Das Bundesministerium für Bildung und Forschung ist in dieser Hinsicht ein interessanter Fall. Der Handlungsspielraum einer ambitionierten Wissenschaftspolitik des Bundes ist, obwohl der Haushalt des Ministeriums etwa doppelt so hoch ist wie der des Wirtschaftsressorts, denkbar gering. Seitdem die erste Föderalismusreform 2006, vermarktet als »Wettbewerbsföderalismus«, die Zuständigkeit des Bundes für das Hochschulrahmengesetz abgeschafft hat, betreut das Haus außer dem eher sozial- als forschungspolitisch wichtigen BAFÖG keine relevanten Gesetzgebungszuständigkeiten mehr. Das gesamte Hochschulrecht und die Hochschulfinanzierung sind Sache der Länder.
Das allgemeinpolitische Interesse für Wissenschafts- und Forschungspolitik ist meistens gering, kein Kanzler setzt seine Richtlinienkompetenz ein, um wissenschaftspolitischen Vorhaben zur Durchsetzung zu verhelfen, und die Gewerkschaft Erziehung und Wissenschaft oder der Deutsche Hochschulverband spielen eher in der dritten Liga der pressure groups.

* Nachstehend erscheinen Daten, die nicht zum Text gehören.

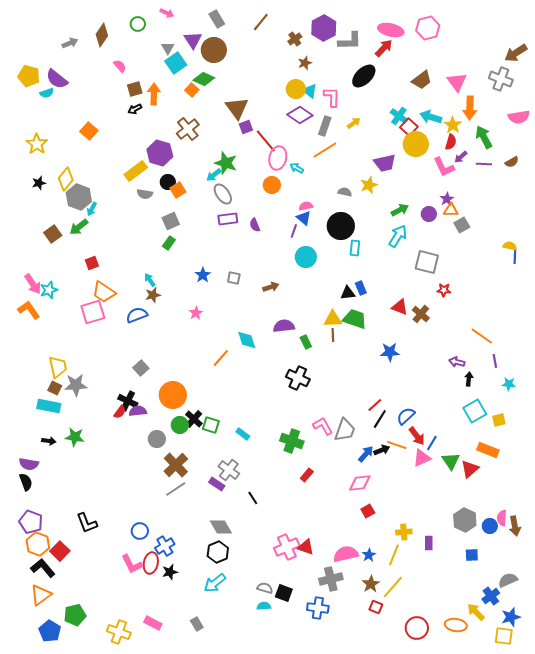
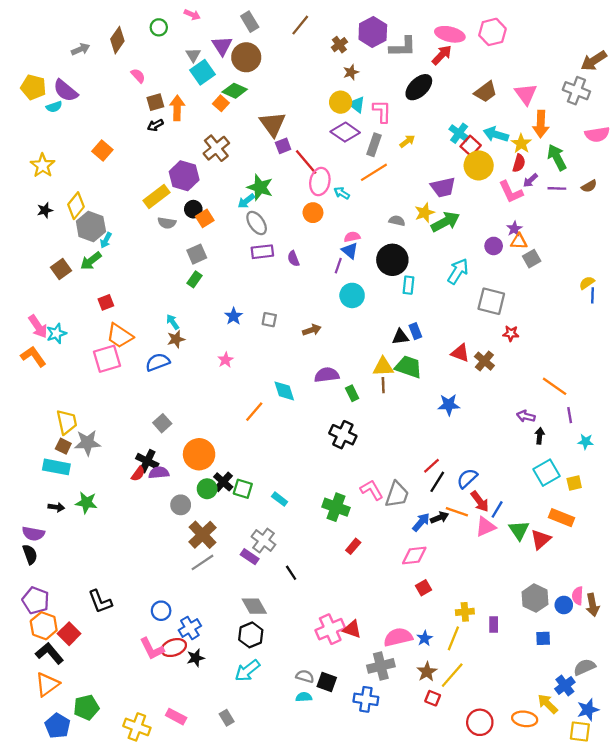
green arrow: (400, 210) -> (445, 222), moved, size x1.4
yellow semicircle: (510, 246) -> (587, 283), turned -48
red ellipse: (151, 563) -> (174, 648), turned 60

Vor allem aber trägt der nachgeordnete Bereich nicht zur Stärke, sondern zur Schwäche des Ministeriums bei. Formal betrachtet hat das Bundesbildungsministerium überhaupt keine ihm untergebenen Behörden. Der Sache nach aber spielen die großen »Wissenschaftsorganisationen«, die Deutsche Forschungsgemeinschaft, die Max-Planck-Gesellschaft, die Nationale Akademie der Wissenschaften Leopoldina oder der Wissenschaftsrat genau diese Rolle und werden wie Behörden auch weit überwiegend aus dem Bundeshaushalt finanziert. Sie sind aber entweder als Vereine (DFG, MPG) oder als autonome Institutionen der Kooperation von Bund und Ländern (Wissenschaftsrat) organisiert. Sie können deswegen, auch durch die Allianz der Wissenschaftsorganisationen, ohne Einbindung in eine Regierungskoordinierung wie kleine Nebenministerien agieren, eigene Außenpolitik inklusive, in denen sich allerdings kein politischer Stil, sondern die universitäre Kultur der Selbstverwaltung durch Gremien fortsetzt.
Das typische Instrument der ministeriellen Wissenschaftspolitik des Bundes sind deswegen teure Finanzierungskampagnen, die in quasiwettbewerblichen Verfahren über externe Vorhabenträger abgewickelt werden und in denen die Politik versucht, über das Kleingedruckte der Bewilligungsbedingungen politischen Einfluss auf die Länder auszuüben. Deren Wissenschaftsressorts wiederum bilden dann gegenüber dem Bund eine lautlose Beutegemeinschaft.
Das lehrt die Erfahrung mit den sogenannten Wanka-Professuren, einem milliardenschweren Programm zur Etablierung des tenure track, das als Reform der Karrierewege und der Fakultätsstrukturen gemeint war, vielerorts aber vor allem als Stellensparprogramm umgesetzt wurde. Unter diesen Vorzeichen ist es nicht verwunderlich, dass für die Besetzung des Bildungsministeriums zumeist schwache Kandidaten ohne große politische Ambitionen und parteipolitische Machtbasis in Aussicht genommen werden. Franz Josef Strauß, Gerhard Stoltenberg oder Horst Ehmke würden sich heute andere Ressorts aussuchen.